#### Exercise description
Copy out every line of the material below word for word, leaving out the pictures.

#### Source records
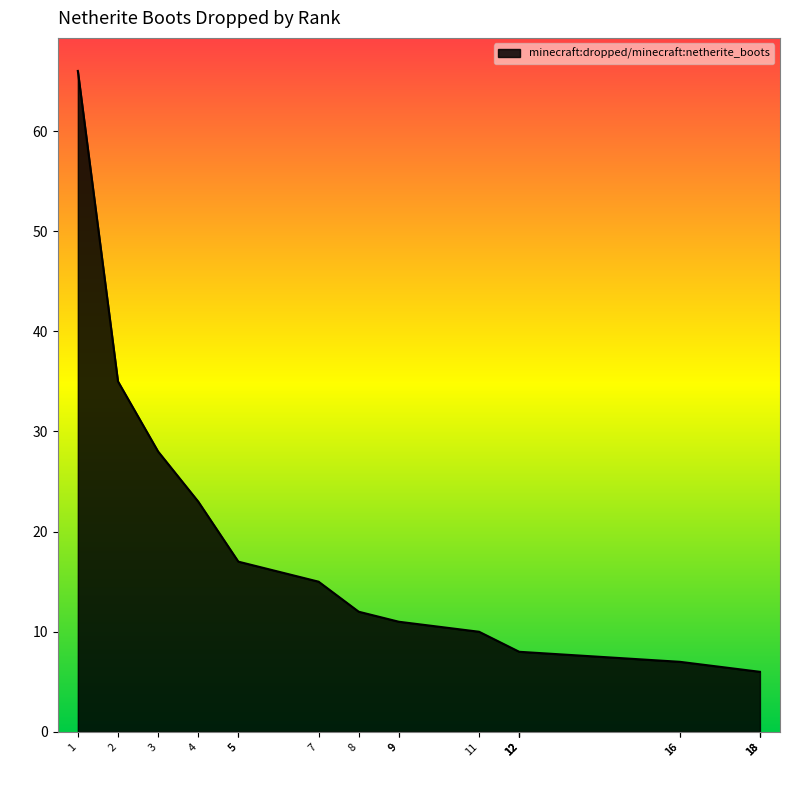

True or false: there are more than 1 points higher than both neighbors.

False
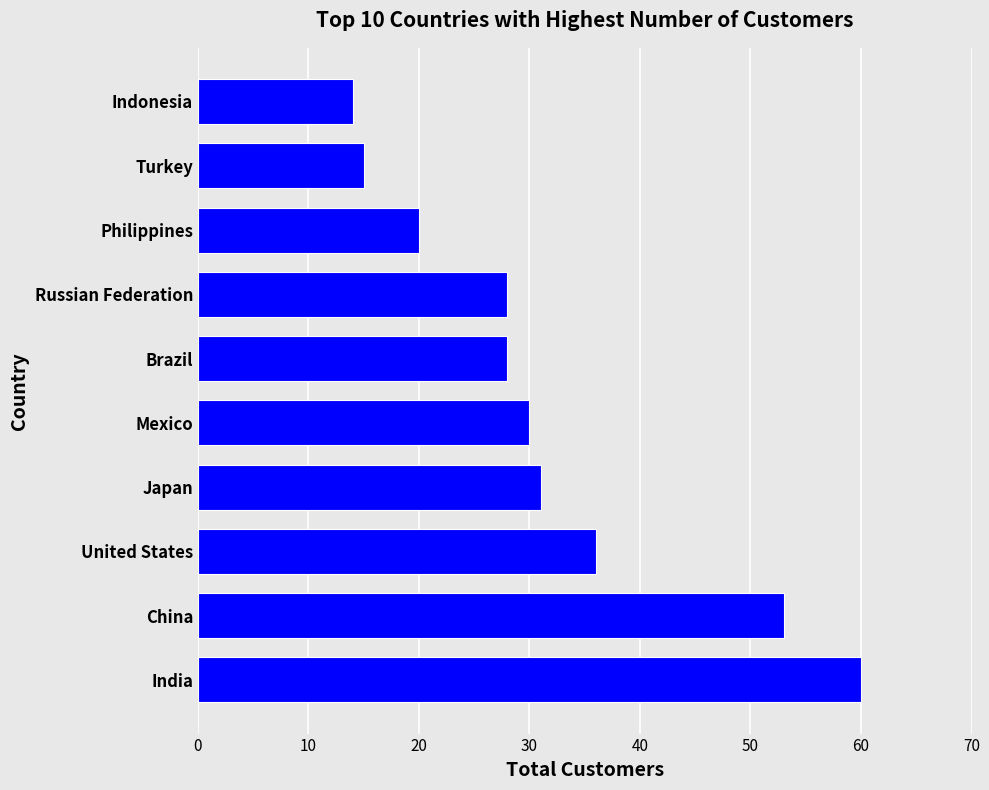

Reading bottom to top, extract all data points from this chart.

India=60	China=53	United States=36	Japan=31	Mexico=30	Brazil=28	Russian Federation=28	Philippines=20	Turkey=15	Indonesia=14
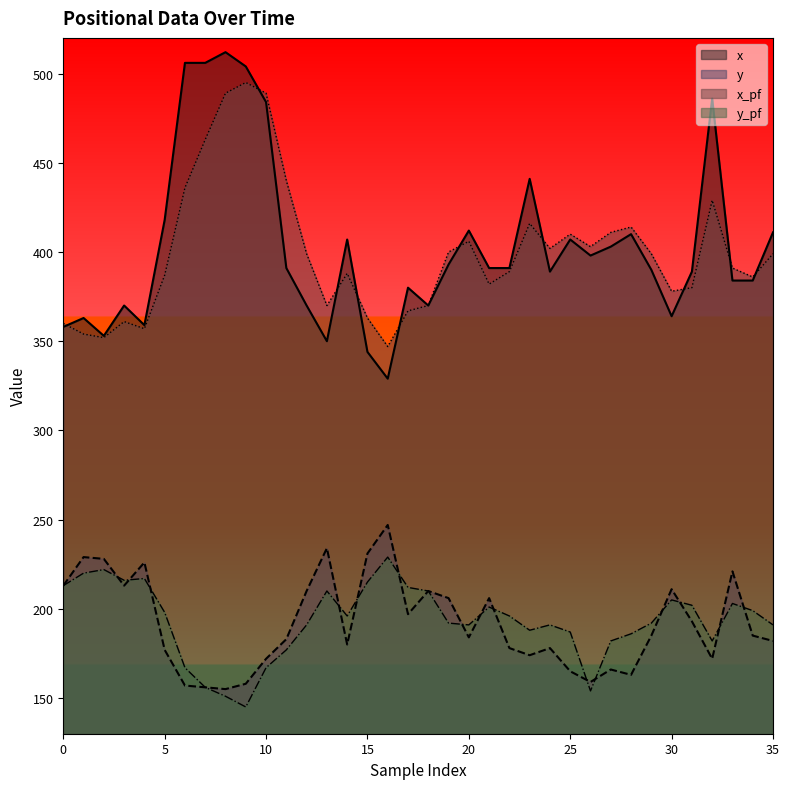

True or false: x_pf and y intersect in this chart.

False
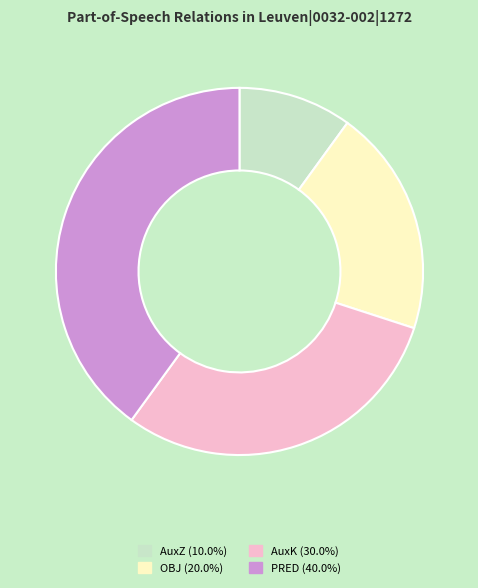

Approximately how many times larger is the value at AuxK (30.0%) compared to OBJ (20.0%)?

1.5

#### Written solution
True or false: there are more than 1 points higher than both neighbors.

False

Reading bottom to top, extract all data points from this chart.

India=60	China=53	United States=36	Japan=31	Mexico=30	Brazil=28	Russian Federation=28	Philippines=20	Turkey=15	Indonesia=14

True or false: x_pf and y intersect in this chart.

False

Approximately how many times larger is the value at AuxK (30.0%) compared to OBJ (20.0%)?

1.5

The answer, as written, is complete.